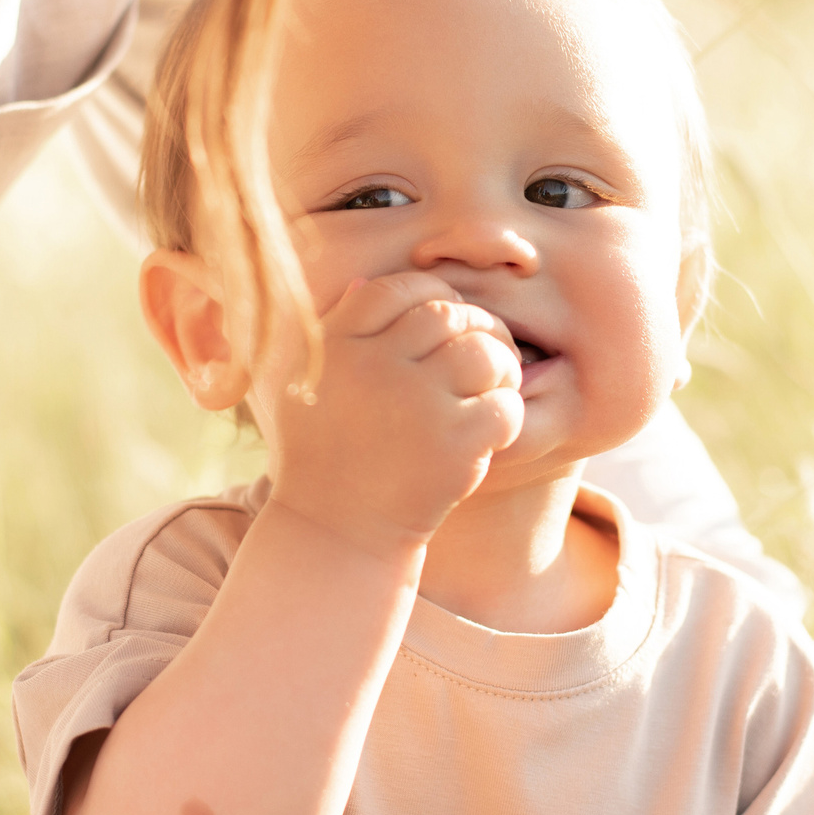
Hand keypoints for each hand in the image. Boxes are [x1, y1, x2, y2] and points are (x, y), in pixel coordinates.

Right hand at [266, 272, 522, 557]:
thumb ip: (336, 332)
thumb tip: (364, 283)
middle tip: (487, 349)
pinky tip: (492, 426)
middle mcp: (375, 366)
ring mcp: (416, 405)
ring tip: (497, 384)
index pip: (397, 289)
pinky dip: (508, 412)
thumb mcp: (306, 386)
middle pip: (448, 313)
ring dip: (501, 365)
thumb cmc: (323, 456)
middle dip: (477, 326)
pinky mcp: (453, 445)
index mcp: (337, 345)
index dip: (431, 295)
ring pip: (484, 352)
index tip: (444, 321)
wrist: (336, 531)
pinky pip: (504, 404)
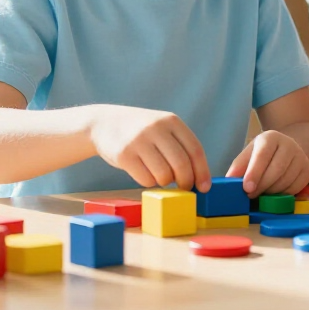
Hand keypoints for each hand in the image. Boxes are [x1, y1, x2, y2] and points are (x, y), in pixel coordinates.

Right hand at [89, 105, 210, 191]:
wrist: (103, 123)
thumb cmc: (141, 132)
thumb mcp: (162, 128)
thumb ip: (179, 147)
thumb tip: (199, 179)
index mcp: (171, 121)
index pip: (195, 150)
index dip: (202, 172)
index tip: (205, 187)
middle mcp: (156, 128)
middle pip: (181, 165)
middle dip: (186, 182)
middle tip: (184, 188)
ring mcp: (139, 140)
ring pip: (164, 175)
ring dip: (164, 182)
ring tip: (158, 175)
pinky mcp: (124, 154)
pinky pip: (146, 180)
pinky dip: (148, 182)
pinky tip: (143, 172)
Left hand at [226, 130, 308, 195]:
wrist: (287, 150)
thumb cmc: (263, 154)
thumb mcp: (249, 154)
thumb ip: (238, 167)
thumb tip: (228, 181)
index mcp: (270, 137)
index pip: (262, 155)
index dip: (254, 173)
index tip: (246, 188)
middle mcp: (289, 144)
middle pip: (276, 170)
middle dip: (261, 186)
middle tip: (250, 195)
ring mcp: (300, 157)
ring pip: (285, 181)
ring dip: (271, 192)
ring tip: (261, 193)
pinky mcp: (307, 171)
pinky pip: (294, 188)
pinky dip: (282, 194)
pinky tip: (274, 192)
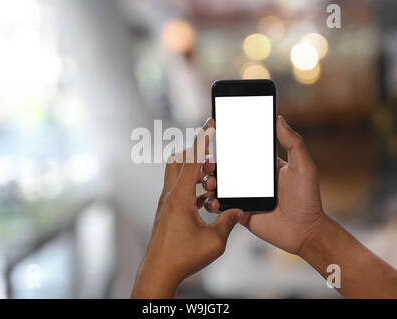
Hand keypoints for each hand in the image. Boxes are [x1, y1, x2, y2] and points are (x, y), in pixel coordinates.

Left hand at [131, 118, 241, 297]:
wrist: (158, 272)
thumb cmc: (182, 257)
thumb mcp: (215, 240)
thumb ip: (228, 221)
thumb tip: (238, 211)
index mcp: (180, 197)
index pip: (192, 159)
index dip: (203, 139)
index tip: (210, 122)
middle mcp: (170, 196)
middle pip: (179, 161)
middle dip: (196, 153)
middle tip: (212, 157)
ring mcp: (166, 204)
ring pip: (178, 176)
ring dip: (195, 173)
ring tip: (212, 181)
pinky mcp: (167, 213)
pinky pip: (179, 191)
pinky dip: (192, 188)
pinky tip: (206, 199)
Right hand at [203, 115, 324, 253]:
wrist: (304, 233)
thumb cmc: (307, 199)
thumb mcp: (303, 167)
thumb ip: (293, 143)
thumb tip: (278, 118)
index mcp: (263, 165)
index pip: (241, 149)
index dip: (226, 143)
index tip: (214, 137)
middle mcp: (251, 179)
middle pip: (225, 167)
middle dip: (211, 164)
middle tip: (206, 163)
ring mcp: (243, 196)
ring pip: (219, 186)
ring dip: (209, 182)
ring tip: (209, 182)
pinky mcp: (239, 212)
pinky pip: (221, 206)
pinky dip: (213, 203)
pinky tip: (214, 201)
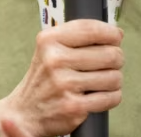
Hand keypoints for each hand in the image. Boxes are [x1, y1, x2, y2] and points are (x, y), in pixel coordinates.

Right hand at [0, 20, 123, 136]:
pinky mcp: (74, 106)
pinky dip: (112, 97)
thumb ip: (77, 37)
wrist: (25, 112)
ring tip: (102, 81)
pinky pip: (111, 97)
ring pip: (114, 77)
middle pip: (110, 54)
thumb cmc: (45, 77)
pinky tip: (101, 95)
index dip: (111, 33)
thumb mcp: (50, 48)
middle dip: (116, 59)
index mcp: (49, 40)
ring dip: (114, 80)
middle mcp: (55, 60)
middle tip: (108, 64)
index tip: (116, 37)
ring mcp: (64, 84)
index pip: (92, 29)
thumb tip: (116, 33)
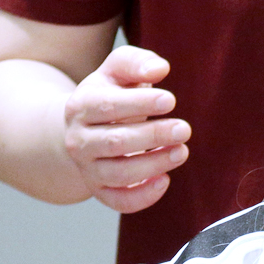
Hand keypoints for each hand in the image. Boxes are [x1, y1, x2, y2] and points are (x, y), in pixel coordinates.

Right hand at [62, 47, 189, 212]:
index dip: (140, 104)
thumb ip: (137, 62)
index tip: (170, 100)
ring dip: (154, 164)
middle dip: (153, 136)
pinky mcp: (100, 189)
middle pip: (115, 142)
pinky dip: (142, 197)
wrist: (86, 127)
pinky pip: (118, 200)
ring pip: (118, 174)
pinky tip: (165, 180)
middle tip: (185, 129)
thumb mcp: (118, 70)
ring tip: (182, 151)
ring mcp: (88, 167)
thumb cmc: (112, 93)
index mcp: (81, 106)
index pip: (108, 106)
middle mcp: (79, 140)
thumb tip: (159, 69)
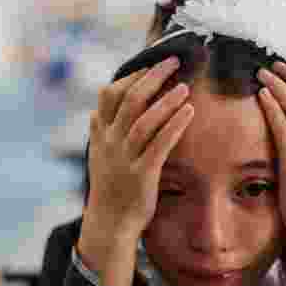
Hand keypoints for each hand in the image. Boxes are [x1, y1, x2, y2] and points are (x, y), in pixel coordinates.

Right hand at [84, 57, 194, 239]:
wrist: (109, 223)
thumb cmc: (111, 186)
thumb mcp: (99, 155)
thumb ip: (99, 130)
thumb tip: (97, 108)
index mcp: (100, 134)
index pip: (109, 94)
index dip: (131, 75)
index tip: (150, 63)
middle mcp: (109, 143)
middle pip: (128, 100)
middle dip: (151, 77)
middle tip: (172, 62)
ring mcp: (124, 158)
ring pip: (143, 121)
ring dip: (165, 100)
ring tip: (184, 86)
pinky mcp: (141, 175)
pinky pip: (159, 145)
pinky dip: (174, 126)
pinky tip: (189, 112)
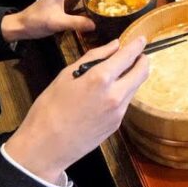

= = =

#### The problem
Would you please copy each line of the listing that contains the word "wrist"?

#### Reply to the task
wrist: (336, 531)
wrist: (103, 123)
wrist: (287, 150)
wrist: (158, 272)
wrist: (304, 233)
wrist: (25, 112)
wrist: (86, 127)
wrist: (109, 223)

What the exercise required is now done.